La collaboration entre les Allemands
Alva Noto et
Blixa Bargeld débutent en 2007 lors d'un festival à San Francisco. Trois années et un Ep plus tard (
Ret Marut Handshake), la tête chercheuse de l'électronique germanique et le dandy dada d'
Einstürzende Neubauten nous présentent enfin leur premier album :
Mimikry.
Aux vues de l'attente qu'il a engendrée,
Mimikry a tout d'un duel au sommet. Après une pièce introductive tâtonnante et fébrile (
Fall), on entre véritablement dans le vif du sujet avec
Once Again, morceau sur lequel
Bargeld se démène contre les rythmiques implacables de son partenaire. Il en sera de même sur le brûlot épileptique
Ret Marut Handsake qui donne plus généreusement encore dans la schizophrénie et le grésillement de ligne à haute tension.
Le ton est donné.
Noto et
Bargeld ne cessent de repenser le song-writing tels de véritables architectes, nous plongeant dans un trip suburbain grandiloquent et mental à la fois.

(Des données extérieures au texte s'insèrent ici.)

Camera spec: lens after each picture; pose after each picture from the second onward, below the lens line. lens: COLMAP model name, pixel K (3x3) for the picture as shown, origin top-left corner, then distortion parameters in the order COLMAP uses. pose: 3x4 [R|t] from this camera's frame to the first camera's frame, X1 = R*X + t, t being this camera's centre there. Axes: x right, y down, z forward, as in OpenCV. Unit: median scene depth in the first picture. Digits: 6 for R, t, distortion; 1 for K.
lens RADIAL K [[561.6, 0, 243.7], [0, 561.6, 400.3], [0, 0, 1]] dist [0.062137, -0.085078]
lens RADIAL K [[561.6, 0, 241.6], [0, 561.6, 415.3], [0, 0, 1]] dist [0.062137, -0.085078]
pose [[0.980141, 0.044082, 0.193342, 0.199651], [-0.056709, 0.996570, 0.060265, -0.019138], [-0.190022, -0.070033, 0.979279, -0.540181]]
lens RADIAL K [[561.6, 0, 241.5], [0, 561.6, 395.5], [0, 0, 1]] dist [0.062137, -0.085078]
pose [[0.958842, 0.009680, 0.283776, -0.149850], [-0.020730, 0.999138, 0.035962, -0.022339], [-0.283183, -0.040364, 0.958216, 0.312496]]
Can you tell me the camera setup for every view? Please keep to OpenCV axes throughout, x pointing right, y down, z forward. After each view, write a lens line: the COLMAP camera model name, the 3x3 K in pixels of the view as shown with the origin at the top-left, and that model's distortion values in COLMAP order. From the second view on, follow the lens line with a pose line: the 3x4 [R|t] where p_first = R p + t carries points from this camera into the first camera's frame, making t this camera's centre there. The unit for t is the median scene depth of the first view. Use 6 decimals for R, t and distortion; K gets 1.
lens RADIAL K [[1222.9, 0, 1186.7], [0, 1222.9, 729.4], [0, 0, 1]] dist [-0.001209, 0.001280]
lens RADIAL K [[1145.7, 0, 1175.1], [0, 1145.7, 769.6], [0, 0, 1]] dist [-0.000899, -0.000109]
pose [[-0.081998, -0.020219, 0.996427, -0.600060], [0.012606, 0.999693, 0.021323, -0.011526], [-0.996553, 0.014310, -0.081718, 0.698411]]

Noto tout particulièrement, démontre une vraie maestria pour construire, avec la précision froide qu'on lui connaît, de véritables perles post-modernistes aux résonances parfois presque pop (le titre éponyme
Mimikry et son atmosphère lugubre, en est un parfait exemple). Écrins parfaits pour les interventions de l'imprévisible
Bargeld, particulièrement en verve tout au long de l’album.
L'enthousiasme des deux artistes, leur folie créatrice ont vite fait d’emporter tout sur leur passage. Chaque titre surprend, déconcerte l’auditeur. Et méfiance pour qui se targuera d’en avoir fait le tour en une seule écoute :
Mimikry est un véritable mille feuilles de sonorités, de thèmes électroniques sauvages autant qu’audacieux, qui évoluent à chaque fois qu’on y goûte.
Il n'y a qu'à regarder de plus près les surprenantes reprises de
One et
I Wish I Was A Mole In The Ground pour comprendre. Elles renaissent entièrement transfigurées : la première en ballade délicieusement abstraite, la seconde en comptine au ton insidieux.
A côté de ça,
Bersteinzimmer ou
Berghain trahissent l'influence de la musique d'
Einstürzende Neubauten, son côté autant crépusculaire qu'inflammable. Mais pas de relâche à signaler, ces dernières portent bien le sceau
ANBB, qu'on reconnaîtra désormais entre mille. Au tournant,
Wust enfonce le clou grâce aux fameux hurlements suraigus de
Bargeld vampirisés, manipulés sournoisement par les doigts invisibles de
Noto derrière son laptop.
L’album se clôt enfin sur le délirant
Katze : un morceau une fois de plus hanté, sur lequel on retrouve au côté de
Bargeld, l'égérie
Veruschka (découverte dans le mythique
Blow Up d'
Antonioni)! Pour dire une dernière fois la fraîcheur, l’inventivité et la poésie violente de cette musique portée par deux des figures de proue de l’underground berlinois.